Convert the items from the first line up to and including the line with "through everything you need to know about the" into a Markdown table with the columns Row and Line, numbering each row and skipping blank lines.

(Data supplied)

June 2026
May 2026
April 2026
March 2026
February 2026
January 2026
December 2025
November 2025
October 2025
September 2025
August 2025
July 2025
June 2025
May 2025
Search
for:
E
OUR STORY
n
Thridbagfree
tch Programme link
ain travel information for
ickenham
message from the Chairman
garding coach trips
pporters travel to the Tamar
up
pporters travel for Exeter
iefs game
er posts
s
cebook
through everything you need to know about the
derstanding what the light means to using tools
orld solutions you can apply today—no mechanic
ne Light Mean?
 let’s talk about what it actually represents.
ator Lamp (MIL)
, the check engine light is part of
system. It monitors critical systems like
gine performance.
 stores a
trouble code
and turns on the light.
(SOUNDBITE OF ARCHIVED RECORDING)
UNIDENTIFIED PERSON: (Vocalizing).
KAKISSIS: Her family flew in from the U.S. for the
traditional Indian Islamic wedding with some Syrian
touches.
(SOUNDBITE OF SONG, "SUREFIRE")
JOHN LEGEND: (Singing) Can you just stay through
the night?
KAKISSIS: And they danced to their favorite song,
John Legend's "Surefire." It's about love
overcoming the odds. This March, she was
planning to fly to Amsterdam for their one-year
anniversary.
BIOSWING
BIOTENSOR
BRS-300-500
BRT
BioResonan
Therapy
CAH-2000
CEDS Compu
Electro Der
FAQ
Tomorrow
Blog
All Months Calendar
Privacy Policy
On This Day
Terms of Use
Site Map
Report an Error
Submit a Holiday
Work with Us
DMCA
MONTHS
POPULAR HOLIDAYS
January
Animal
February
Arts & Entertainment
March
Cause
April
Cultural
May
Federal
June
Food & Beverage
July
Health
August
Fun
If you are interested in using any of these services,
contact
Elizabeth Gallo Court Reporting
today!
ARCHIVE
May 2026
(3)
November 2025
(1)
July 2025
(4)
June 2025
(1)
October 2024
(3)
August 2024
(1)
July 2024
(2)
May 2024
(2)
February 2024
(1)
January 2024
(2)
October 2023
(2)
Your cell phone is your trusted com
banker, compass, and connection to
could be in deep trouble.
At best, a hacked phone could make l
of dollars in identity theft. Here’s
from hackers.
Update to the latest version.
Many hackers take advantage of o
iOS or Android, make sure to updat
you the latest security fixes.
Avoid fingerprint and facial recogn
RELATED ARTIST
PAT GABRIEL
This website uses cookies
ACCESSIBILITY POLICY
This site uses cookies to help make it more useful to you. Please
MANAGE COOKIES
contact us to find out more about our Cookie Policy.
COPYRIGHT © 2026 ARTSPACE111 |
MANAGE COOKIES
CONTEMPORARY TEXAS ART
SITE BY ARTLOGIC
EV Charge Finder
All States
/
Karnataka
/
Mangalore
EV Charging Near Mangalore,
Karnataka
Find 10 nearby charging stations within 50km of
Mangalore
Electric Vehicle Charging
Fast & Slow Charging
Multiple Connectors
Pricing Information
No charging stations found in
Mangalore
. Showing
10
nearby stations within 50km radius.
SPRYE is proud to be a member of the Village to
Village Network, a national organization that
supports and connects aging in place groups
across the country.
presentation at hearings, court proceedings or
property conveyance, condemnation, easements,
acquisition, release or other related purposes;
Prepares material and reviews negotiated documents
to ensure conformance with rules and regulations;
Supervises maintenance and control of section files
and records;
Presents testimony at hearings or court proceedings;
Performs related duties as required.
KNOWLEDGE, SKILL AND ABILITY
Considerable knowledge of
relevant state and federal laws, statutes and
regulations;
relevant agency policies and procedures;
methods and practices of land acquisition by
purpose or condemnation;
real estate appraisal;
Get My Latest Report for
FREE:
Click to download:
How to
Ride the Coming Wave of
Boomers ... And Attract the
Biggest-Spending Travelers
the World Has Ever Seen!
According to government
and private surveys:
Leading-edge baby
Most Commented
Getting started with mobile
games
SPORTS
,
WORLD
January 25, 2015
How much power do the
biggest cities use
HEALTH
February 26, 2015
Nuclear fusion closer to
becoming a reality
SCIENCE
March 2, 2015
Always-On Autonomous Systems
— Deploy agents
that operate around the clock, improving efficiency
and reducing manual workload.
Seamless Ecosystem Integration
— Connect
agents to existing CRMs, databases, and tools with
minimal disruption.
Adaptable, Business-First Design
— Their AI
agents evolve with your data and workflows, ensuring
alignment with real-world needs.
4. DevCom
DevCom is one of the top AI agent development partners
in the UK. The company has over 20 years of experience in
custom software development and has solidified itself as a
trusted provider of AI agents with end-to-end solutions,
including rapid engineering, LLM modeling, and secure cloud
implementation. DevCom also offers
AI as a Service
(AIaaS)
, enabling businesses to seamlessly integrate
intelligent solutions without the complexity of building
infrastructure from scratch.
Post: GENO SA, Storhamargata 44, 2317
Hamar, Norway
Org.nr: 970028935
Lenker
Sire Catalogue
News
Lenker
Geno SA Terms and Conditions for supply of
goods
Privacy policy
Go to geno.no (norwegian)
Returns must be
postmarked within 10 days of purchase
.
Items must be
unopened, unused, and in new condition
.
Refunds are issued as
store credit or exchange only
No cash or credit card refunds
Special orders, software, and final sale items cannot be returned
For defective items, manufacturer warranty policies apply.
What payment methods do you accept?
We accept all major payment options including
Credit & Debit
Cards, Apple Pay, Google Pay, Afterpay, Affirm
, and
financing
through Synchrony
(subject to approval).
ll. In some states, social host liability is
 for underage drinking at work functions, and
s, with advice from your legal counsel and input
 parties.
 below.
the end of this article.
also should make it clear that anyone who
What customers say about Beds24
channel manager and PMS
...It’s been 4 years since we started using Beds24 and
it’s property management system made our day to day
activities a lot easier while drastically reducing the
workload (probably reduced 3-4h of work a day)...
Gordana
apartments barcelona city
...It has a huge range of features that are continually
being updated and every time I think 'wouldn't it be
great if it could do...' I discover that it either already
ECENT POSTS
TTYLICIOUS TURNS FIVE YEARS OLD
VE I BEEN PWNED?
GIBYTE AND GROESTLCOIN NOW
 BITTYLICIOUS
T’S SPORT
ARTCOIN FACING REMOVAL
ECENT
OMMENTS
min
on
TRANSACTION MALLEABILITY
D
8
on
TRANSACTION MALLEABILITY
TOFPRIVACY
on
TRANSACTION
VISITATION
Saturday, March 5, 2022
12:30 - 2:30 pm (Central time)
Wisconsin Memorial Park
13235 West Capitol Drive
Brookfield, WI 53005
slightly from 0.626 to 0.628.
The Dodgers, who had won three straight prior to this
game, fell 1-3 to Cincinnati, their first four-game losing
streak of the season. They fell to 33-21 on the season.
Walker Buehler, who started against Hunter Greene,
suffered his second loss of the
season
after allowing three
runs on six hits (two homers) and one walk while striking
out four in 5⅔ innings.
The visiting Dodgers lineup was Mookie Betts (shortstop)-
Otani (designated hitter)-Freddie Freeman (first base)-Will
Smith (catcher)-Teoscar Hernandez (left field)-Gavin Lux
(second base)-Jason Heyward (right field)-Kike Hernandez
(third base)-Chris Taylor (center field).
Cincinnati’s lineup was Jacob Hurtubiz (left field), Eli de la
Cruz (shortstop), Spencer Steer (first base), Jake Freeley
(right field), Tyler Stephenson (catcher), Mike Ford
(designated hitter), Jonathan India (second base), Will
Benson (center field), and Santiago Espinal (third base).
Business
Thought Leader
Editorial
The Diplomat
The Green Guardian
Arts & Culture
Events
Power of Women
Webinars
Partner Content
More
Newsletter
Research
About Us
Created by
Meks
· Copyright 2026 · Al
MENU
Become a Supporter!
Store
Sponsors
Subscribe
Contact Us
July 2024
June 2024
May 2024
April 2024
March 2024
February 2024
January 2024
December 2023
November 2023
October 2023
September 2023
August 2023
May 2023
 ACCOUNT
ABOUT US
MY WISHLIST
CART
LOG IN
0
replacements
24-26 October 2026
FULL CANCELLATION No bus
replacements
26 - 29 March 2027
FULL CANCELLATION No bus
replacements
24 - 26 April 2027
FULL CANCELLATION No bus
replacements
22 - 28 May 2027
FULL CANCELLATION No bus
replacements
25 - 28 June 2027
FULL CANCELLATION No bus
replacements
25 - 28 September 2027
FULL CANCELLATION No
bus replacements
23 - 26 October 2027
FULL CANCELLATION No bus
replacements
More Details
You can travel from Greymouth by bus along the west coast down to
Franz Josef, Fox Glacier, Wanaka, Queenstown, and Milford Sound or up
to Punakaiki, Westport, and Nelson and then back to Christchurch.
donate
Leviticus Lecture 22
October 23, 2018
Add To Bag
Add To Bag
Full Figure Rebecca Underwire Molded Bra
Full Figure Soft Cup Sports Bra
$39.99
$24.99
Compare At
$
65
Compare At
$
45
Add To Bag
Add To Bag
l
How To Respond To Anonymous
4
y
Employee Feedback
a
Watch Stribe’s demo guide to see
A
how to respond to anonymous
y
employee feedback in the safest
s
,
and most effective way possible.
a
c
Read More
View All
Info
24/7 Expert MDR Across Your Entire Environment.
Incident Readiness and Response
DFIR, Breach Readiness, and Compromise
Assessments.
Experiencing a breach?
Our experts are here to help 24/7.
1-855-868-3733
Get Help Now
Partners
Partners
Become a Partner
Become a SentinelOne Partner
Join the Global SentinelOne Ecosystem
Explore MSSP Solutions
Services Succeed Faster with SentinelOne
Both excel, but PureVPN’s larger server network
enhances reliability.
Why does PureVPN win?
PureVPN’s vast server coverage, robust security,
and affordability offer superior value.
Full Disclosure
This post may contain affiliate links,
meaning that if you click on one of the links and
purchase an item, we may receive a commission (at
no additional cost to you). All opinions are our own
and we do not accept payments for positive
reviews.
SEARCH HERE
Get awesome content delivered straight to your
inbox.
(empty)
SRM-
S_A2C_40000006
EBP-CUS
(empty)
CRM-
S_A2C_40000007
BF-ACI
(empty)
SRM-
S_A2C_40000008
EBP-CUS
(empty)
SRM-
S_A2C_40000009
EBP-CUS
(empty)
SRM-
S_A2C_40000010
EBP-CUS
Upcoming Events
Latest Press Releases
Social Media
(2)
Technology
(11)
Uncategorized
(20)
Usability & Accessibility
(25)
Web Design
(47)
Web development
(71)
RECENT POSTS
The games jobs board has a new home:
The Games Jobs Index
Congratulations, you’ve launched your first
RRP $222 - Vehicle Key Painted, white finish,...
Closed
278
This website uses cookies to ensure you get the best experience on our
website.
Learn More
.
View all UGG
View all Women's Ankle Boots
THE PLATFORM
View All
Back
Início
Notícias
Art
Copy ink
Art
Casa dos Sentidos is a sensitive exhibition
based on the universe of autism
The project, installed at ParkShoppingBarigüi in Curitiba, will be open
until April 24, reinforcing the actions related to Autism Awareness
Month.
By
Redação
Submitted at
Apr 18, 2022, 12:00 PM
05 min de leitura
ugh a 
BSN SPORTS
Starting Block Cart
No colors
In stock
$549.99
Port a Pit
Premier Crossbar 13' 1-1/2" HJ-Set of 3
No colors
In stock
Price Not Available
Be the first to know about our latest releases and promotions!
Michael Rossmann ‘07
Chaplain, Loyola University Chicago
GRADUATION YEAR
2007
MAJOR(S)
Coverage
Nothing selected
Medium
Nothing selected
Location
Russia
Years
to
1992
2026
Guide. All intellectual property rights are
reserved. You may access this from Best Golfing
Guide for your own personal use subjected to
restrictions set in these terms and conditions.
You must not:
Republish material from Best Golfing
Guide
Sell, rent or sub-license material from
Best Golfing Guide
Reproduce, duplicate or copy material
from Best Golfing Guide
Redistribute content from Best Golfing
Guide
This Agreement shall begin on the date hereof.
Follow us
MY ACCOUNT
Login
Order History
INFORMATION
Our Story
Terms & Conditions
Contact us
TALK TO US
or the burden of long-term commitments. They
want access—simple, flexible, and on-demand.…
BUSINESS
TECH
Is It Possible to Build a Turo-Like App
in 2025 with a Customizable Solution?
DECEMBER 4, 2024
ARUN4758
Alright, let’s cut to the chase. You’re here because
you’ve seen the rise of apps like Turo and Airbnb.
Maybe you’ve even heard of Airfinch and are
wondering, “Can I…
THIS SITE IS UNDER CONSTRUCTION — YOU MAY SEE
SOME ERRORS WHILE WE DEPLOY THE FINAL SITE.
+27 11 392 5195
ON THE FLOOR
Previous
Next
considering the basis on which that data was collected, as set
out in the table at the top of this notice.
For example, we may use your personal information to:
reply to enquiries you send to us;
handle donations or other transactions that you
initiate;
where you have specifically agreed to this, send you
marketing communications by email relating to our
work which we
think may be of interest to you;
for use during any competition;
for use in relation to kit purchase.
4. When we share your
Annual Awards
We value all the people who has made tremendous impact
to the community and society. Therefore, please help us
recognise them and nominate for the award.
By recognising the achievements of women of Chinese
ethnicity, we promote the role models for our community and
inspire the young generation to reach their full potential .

(End Data supplied)

**Result for this task:**
| Row | Line |
|---|---|
| 1 | June 2026 |
| 2 | May 2026 |
| 3 | April 2026 |
| 4 | March 2026 |
| 5 | February 2026 |
| 6 | January 2026 |
| 7 | December 2025 |
| 8 | November 2025 |
| 9 | October 2025 |
| 10 | September 2025 |
| 11 | August 2025 |
| 12 | July 2025 |
| 13 | June 2025 |
| 14 | May 2025 |
| 15 | Search |
| 16 | for: |
| 17 | E |
| 18 | OUR STORY |
| 19 | n |
| 20 | Thridbagfree |
| 21 | tch Programme link |
| 22 | ain travel information for |
| 23 | ickenham |
| 24 | message from the Chairman |
| 25 | garding coach trips |
| 26 | pporters travel to the Tamar |
| 27 | up |
| 28 | pporters travel for Exeter |
| 29 | iefs game |
| 30 | er posts |
| 31 | s |
| 32 | cebook |
| 33 | through everything you need to know about the |